» **Problem to solve**
Below are entries. Copy exactly the lines running from the line that holds "framed print: none [598,197,658,268]" to the line that holds "potted plant: none [811,280,906,425]", with both ends included.
☆ ☆ ☆ ☆ ☆
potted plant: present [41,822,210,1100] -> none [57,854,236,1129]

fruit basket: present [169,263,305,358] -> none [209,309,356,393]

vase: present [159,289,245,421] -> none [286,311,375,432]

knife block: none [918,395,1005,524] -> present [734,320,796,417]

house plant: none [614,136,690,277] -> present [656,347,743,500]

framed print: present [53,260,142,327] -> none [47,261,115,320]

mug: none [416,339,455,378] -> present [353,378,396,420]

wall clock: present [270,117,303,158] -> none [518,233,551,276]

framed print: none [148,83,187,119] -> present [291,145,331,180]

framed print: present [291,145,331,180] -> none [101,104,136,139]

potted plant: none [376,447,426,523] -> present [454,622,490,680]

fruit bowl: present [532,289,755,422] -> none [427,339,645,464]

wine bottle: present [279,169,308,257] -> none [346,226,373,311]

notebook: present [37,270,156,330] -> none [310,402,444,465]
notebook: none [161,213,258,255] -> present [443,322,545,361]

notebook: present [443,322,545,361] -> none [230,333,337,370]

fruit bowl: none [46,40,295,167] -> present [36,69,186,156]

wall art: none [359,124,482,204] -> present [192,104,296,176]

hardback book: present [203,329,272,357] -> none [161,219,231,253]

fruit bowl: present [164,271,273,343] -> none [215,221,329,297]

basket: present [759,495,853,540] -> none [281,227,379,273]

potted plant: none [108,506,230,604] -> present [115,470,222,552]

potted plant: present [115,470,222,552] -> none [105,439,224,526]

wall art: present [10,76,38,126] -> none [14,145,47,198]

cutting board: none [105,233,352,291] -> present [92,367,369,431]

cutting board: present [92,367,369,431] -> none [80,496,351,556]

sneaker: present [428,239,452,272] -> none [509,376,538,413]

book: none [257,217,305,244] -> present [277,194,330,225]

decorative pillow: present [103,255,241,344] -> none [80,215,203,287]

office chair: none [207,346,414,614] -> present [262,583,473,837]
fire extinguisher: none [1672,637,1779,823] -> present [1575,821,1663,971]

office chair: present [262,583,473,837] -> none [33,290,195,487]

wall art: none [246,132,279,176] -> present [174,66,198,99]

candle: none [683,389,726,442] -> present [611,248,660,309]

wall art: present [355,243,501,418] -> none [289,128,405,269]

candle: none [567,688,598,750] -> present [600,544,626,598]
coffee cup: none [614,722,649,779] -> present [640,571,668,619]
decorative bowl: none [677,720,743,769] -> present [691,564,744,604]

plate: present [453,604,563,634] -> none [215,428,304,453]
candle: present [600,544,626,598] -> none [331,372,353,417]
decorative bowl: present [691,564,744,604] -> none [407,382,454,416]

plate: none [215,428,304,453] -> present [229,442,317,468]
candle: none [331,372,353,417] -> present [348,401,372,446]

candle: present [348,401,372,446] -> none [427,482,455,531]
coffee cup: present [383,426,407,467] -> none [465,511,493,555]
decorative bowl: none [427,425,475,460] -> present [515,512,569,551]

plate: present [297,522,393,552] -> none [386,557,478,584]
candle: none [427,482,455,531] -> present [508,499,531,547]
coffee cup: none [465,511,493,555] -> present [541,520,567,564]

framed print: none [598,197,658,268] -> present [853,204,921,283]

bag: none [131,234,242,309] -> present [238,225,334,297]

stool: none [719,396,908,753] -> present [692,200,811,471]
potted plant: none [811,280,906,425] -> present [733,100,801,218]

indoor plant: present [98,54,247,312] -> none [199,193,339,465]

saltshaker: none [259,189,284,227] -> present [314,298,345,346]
☆ ☆ ☆ ☆ ☆
» **Answer space**
framed print: none [598,197,658,268] -> present [853,204,921,283]

bag: none [131,234,242,309] -> present [238,225,334,297]

stool: none [719,396,908,753] -> present [692,200,811,471]
potted plant: none [811,280,906,425] -> present [733,100,801,218]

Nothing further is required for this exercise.